Des chercheurs ont démontré comment des réseaux de neurones peuvent améliorer significativement le cassage de mots de passe, en particulier comparé aux meilleurs outils actuels.

L’intelligence artificielle et en particulier le « deep learning » via des réseaux de neurones s’invitent dans la cybersécurité en ciblant le cassage de mot de passe. Des chercheurs du Stevens Institute of Technology et du New York Institute of Technology ont publié très récemment les résultats de leurs travaux et études à propos du Generative Adversarial Networks (GANs) pour générer des mots de passe candidats plus fiables que les techniques à base de règles des outils existants tels que Hashcat ou JohnTheRipper (jtr).

Let’s say tomorrow there is another password leak; if you’re building rules manually and you want to take advantage of that knowledge from the leak, you have to get people to go through it and see what is not matched, and figure out how to match it manually by coming up with new rules and keywords. It’s a manual work,” said Paolo Gasti of NYIT, one of the researchers involved. “What we are doing instead is we take the password dump, give it to the tool and let it run for a day, a week or a month and you’re done. You’ve already learned as much as the tool can learn from this new dataset.

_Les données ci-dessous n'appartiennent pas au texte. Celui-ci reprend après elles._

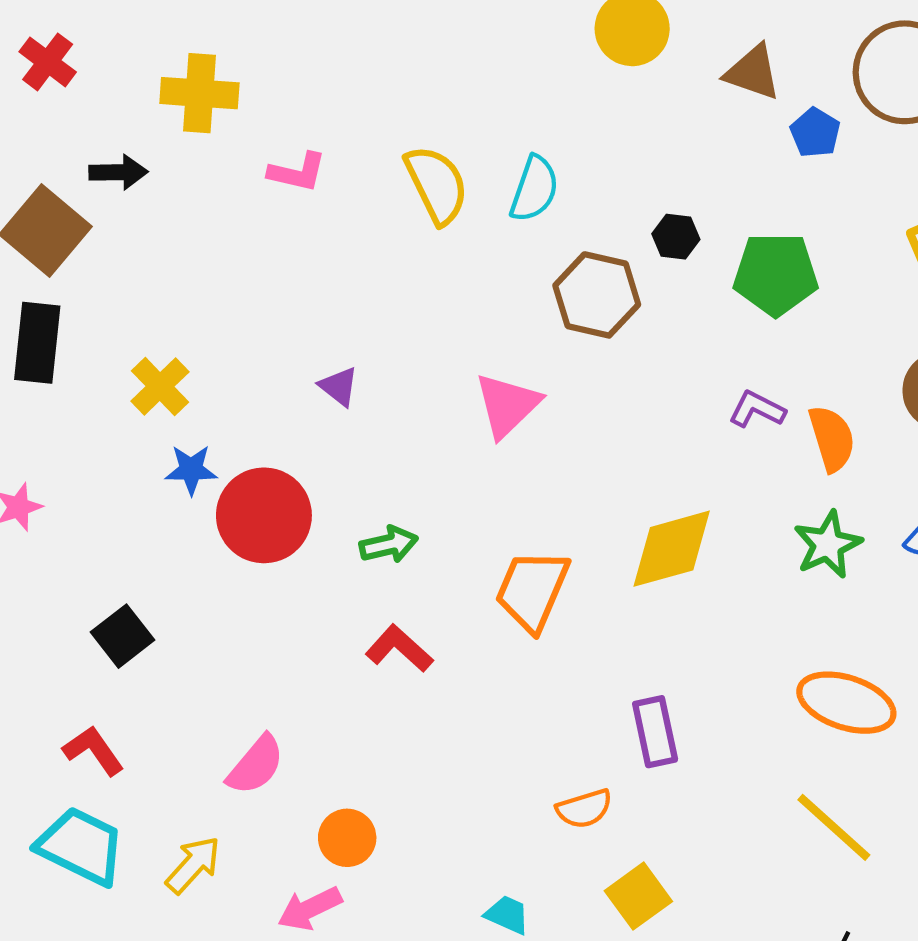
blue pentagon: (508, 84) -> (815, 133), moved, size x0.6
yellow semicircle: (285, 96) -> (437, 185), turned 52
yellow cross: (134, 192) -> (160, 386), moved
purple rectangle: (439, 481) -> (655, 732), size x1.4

Hashcat ou JohnTheRipper, les deux outils les plus réputés, optimisés et documentés pour le cassage de mots de passe à l’heure d’aujourd’hui, implémentent un mécanisme de « règles » permettant de muter un « mot de passe candidat » (issu d’un dictionnaire / wordlist par exemple) sous d’autres formes. De manière plutôt simpliste, ce type de règle peuvent être :

  • Modifier la casse du mot de passe candidat
  • Inverser la chaîne de caractère
  • Ajouter des chiffres automatiquement à la fin du mot de passe
  • Ajouter un symbole tel que « @ » à la fin du mot de passe
  • Etc.

PassGAN est le nom donné à leur technique qui exploite les « GANs » pour améliorer la génération de mots de passe candidats aux outils de cracking.

Dans leurs publications, les chercheurs ont inclus plusieurs résultats comparatifs et démonstrations de leur méthode en se fondant sur deux des plus grands « leaks » à savoir celui de LinkedIn et de RockYou.

Lorsqu’ils combinent la sortie de PassGAN avec la sortie de HashCat (bast64 / gen2 rules), ils obtiennent 18 à 24% de mots de passe cassés en plus que HashCat seul.

In their experiments the researchers were able to match nearly 47% — or some 2,774,269 out of 5,919,936 passwords — from a testing set comprised of real user passwords that were publicly leaked after a 2010 data breach at RockYou.  Overall, the evaluations showed PassGAN outperforming John the Ripper by a factor of two, and being at least as competitive with passwords generated using the best rules from HashCat.

Cette nouvelle approche confirme une nouvelle fois que l’intelligence artificielle peut être employée « au service » de la cybersécurité. Les précédents leaks de mots de passe (voir notre article Leak me I’m famous !) sont une mine d’or d’information sur l’évolution de l’usage du « mot de passe » et permettent d’en déduire / prédire de nouvelles formes comme le démontre PassGAN pour assurer des cryptanalyses toujours plus pertinentes.